**Supplied text:**
= Beginning of Section =

Don Knuth releases Volume 4, Pre-fascicle 6A [gzipped ps]

rrmm · on Aug 2, 2012

On page 29, Knuth says, "We can regard both variables and clauses as active agents, who continually tweet to their neighbors in this social network." This in the context of statistical physics.

Seeing Knuth talk about tweets feels weird.

On another note, anyone actually run into a random k-SAT problem in "real life"?

repsilat · on Aug 2, 2012

On another note, anyone actually run into a random k-SAT problem in "real life"?

Because there's a lot of research into solving SAT "pretty quickly", one of the half-reasonable ways to approach an NP-complete problem is to find an efficient reduction and use a premade SAT solver/heuristic. I don't think nearly as much work has gone into that sort of thing as, say, integer programming (http://en.wikipedia.org/wiki/Integer_programming), but I remember reading something about it a couple of years ago.

Of course, when people realise their problem is NP-complete they tend to go a different way with things. The usual answers are:

1. Problems in practice are small enough for brute-force (or a simple backtracking search)

2. We probably don't need optimality, just use some kind of heuristic or metaheuristic.

3. Too hard, let's do something else.

zeroonetwothree · on Aug 2, 2012

Yeah in my experience reductions to IP are simpler and result in smaller problem sizes.

eru · on Aug 2, 2012

Or even mixed integer problems.

From what I've heard, researchers are actually rejoicing, once they are proven a problem is in NP (instead of something worse or unknown status): because that's means it's quite likely that most of it's instances are tractable and we know lots about how to solve NP problems.

= End of Section =

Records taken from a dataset
= Beginning of Section =

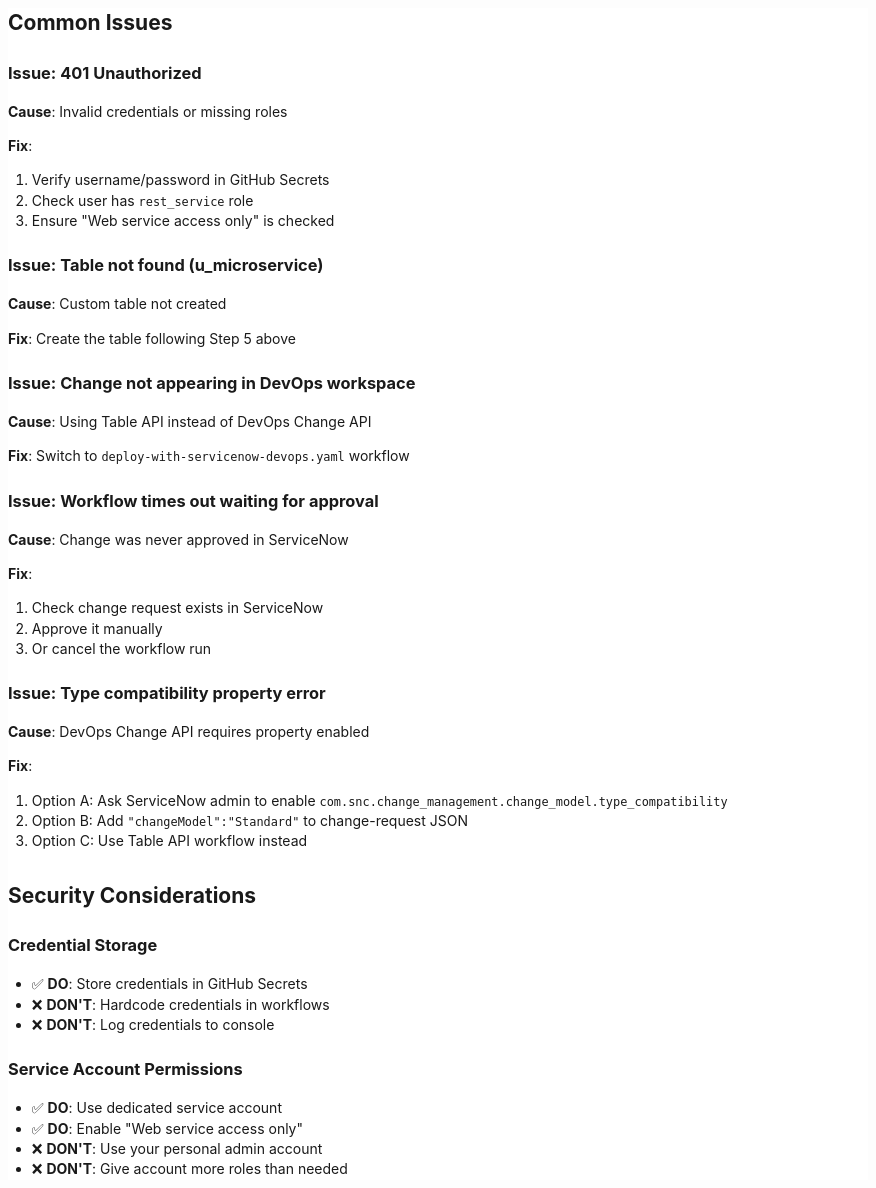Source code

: ## Common Issues

### Issue: 401 Unauthorized

**Cause**: Invalid credentials or missing roles

**Fix**:
1. Verify username/password in GitHub Secrets
2. Check user has `rest_service` role
3. Ensure "Web service access only" is checked

### Issue: Table not found (u_microservice)

**Cause**: Custom table not created

**Fix**: Create the table following Step 5 above

### Issue: Change not appearing in DevOps workspace

**Cause**: Using Table API instead of DevOps Change API

**Fix**: Switch to `deploy-with-servicenow-devops.yaml` workflow

### Issue: Workflow times out waiting for approval

**Cause**: Change was never approved in ServiceNow

**Fix**:
1. Check change request exists in ServiceNow
2. Approve it manually
3. Or cancel the workflow run

### Issue: Type compatibility property error

**Cause**: DevOps Change API requires property enabled

**Fix**:
1. Option A: Ask ServiceNow admin to enable `com.snc.change_management.change_model.type_compatibility`
2. Option B: Add `"changeModel":"Standard"` to change-request JSON
3. Option C: Use Table API workflow instead

## Security Considerations

### Credential Storage

- ✅ **DO**: Store credentials in GitHub Secrets
- ❌ **DON'T**: Hardcode credentials in workflows
- ❌ **DON'T**: Log credentials to console

### Service Account Permissions

- ✅ **DO**: Use dedicated service account
- ✅ **DO**: Enable "Web service access only"
- ❌ **DON'T**: Use your personal admin account
- ❌ **DON'T**: Give account more roles than needed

= End of Section =

**Required tasks:**
1 – List the usernames of everyone who posted a comment in the thread about Knuth's pre-fascicle.
2 – How many lines of the records contain the word "access"? Reply with the number alone.

**Exercise results:**
1 – rrmm, repsilat, zeroonetwothree, eru

2 – 2